The spirit of Kenya’s freedom fighter the late Field Marshal Dedan Kimathi could be very restless over the shameful situation the widow is going through.
Mukami Kimathi, 101, who was hospitalized on January 5 was due to be discharged on January 12 but has since remained in hospital over an uncleared bill totaling Sh1,045,883.
Mukami had recently asked Kenyans of goodwill to contribute and help her offset a Sh1 million hospital bill.
Her daughter, Miriam Kimathi, had said the family was unable to clear the bill with efforts to reach out to President William Ruto’s office and that of his deputy President Gachagua for assistance proving futile.
“We are calling out on Kenyans of goodwill to come to our aid. We are helpless as we cannot afford the medical bill,” she pleaded.
Deputy President Rigathi Gachagua has vowed to intervene and help and asked Embakasi Central MP Benjamin Gathiru to “look into her situation urgently” .
“I am saddened that Mukami, the wife of our hero, Field Marshal Dedan Kimathi Wachiuri, has been ill and admitted at a Hospital in Nairobi. This matter was brought to my attention yesterday while on a working tour in Nyanza with the President,” Gachagua tweeted.
Who is Dedan Kimathi ?
He was the senior military and spiritual leader of the militant nationalist group Mau Mau Uprising. Born Kimathi wa Waciuri; 31 October 1920, and died on 18 February 1957.
Kimathi is Widely regarded as a revolutionary leader, he led the armed military struggle against the British colonial regime in Kenya in the 1950s until his capture.
After a relentless campaign to capture Kimathi and his insurgents, the British colonial government’s tribal police captured him alone early on October 21st 1956 in the emergency trenches dug to separate the “native reserve” and the Nyandarua forest.

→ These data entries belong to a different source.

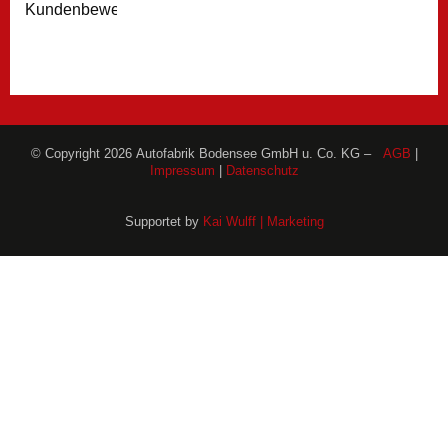
Kundenbewertungen
© Copyright 2026 Autofabrik Bodensee GmbH u. Co. KG –
AGB
|
Impressum
|
Datenschutz
Supportet by
Kai Wulff | Marketing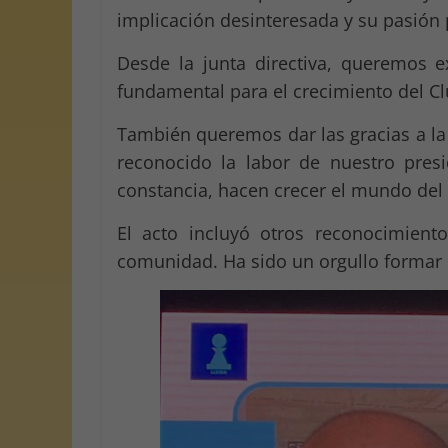
implicación desinteresada y su pasión 
Desde la junta directiva, queremos 
fundamental para el crecimiento del Clu
También queremos dar las gracias a l
reconocido la labor de nuestro presi
constancia, hacen crecer el mundo del 
El acto incluyó otros reconocimient
comunidad. Ha sido un orgullo formar 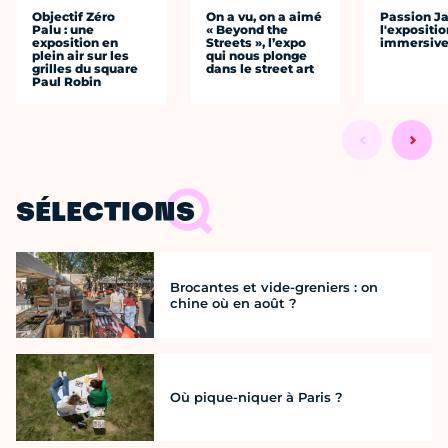
Objectif Zéro
On a vu, on a aimé
Passion J
Palu : une
« Beyond the
l'expositio
exposition en
Streets », l’expo
immersiv
plein air sur les
qui nous plonge
grilles du square
dans le street art
Paul Robin
SÉLECTIONS
Brocantes et vide-greniers : on
chine où en août ?
Où pique-niquer à Paris ?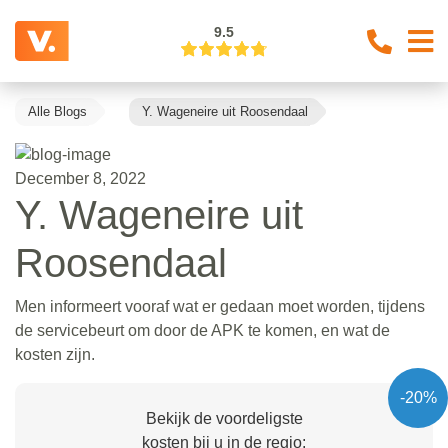
9.5
Alle Blogs
Y. Wageneire uit Roosendaal
December 8, 2022
Y. Wageneire uit
Roosendaal
Men informeert vooraf wat er gedaan moet worden, tijdens
de servicebeurt om door de APK te komen, en wat de
kosten zijn.
-20%
Bekijk de voordeligste
kosten bij u in de regio: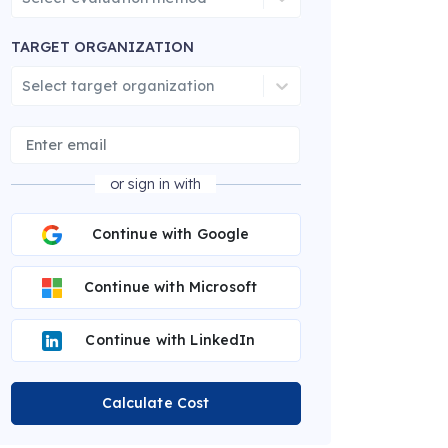
TARGET ORGANIZATION
Select target organization
or sign in with
Continue with Google
Continue with Microsoft
Continue with LinkedIn
Calculate Cost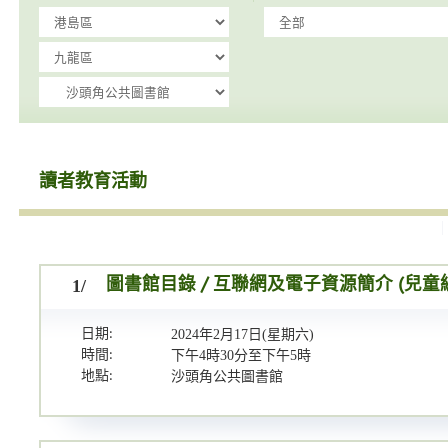
讀者教育活動
1/
圖書館目錄 / 互聯網及電子資源簡介 (兒童
日期:
2024年2月17日(星期六)
時間:
下午4時30分至下午5時
地點:
沙頭角公共圖書館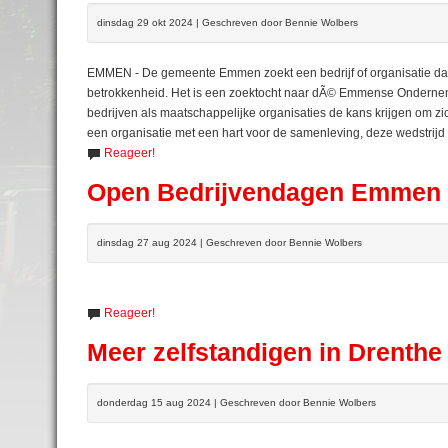
dinsdag 29 okt 2024 | Geschreven door Bennie Wolbers
EMMEN - De gemeente Emmen zoekt een bedrijf of organisatie dat
betrokkenheid. Het is een zoektocht naar dÃ© Emmense Ondernemin
bedrijven als maatschappelijke organisaties de kans krijgen om zic
een organisatie met een hart voor de samenleving, deze wedstrijd b
Reageer!
Open Bedrijvendagen Emmen
dinsdag 27 aug 2024 | Geschreven door Bennie Wolbers
Reageer!
Meer zelfstandigen in Drenthe
donderdag 15 aug 2024 | Geschreven door Bennie Wolbers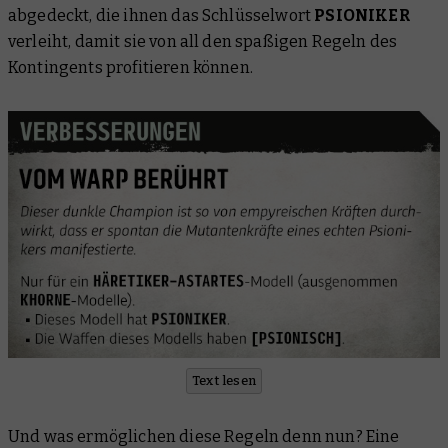
abgedeckt, die ihnen das Schlüsselwort
PSIONIKER
verleiht, damit sie von all den spaßigen Regeln des
Kontingents profitieren können.
Text lesen
Und was ermöglichen diese Regeln denn nun? Eine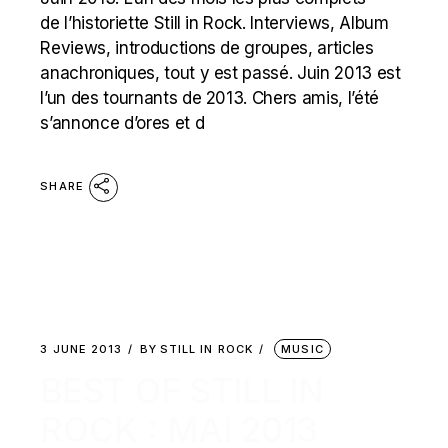
de l’historiette Still in Rock. Interviews, Album
Reviews, introductions de groupes, articles
anachroniques, tout y est passé. Juin 2013 est
l’un des tournants de 2013. Chers amis, l’été
s’annonce d’ores et d
SHARE
3 JUNE 2013
BY
STILL IN ROCK
MUSIC
BEST OF STILL IN
ROCK : MAI 2013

The nature of Kimathi’s arrest is still contested. Yet the recorded version of events is that Dedan Kimathi was shot and captured by tribal police constable Ndirangu Mau, who claimed that he shot Kimathi in the leg as he attempted to re-enter the forest and evade capture.
Kimathi’s capture was a momentous victory for the British, who saw him as the focal point of the uprising without which the forest fighters could not function.
After a laborious and intricate trial, on November 19th 1956, Chief Justice Kenneth O’Connor found Kimathi guilty of unlawful possession of a firearm and ammunition, actions made illegal by the Emergency Regulations put in place by the British Government in an attempt to quell the violence of the rebellion.
On November 19, 1956, at the Supreme Court of Kenya at Nyeri, the colonial government sentenced Kimathi death.
In the early hours of 18th February 1957, Kimathi was hanged to death at Kamiti prison and according to documentation, buried within its grounds.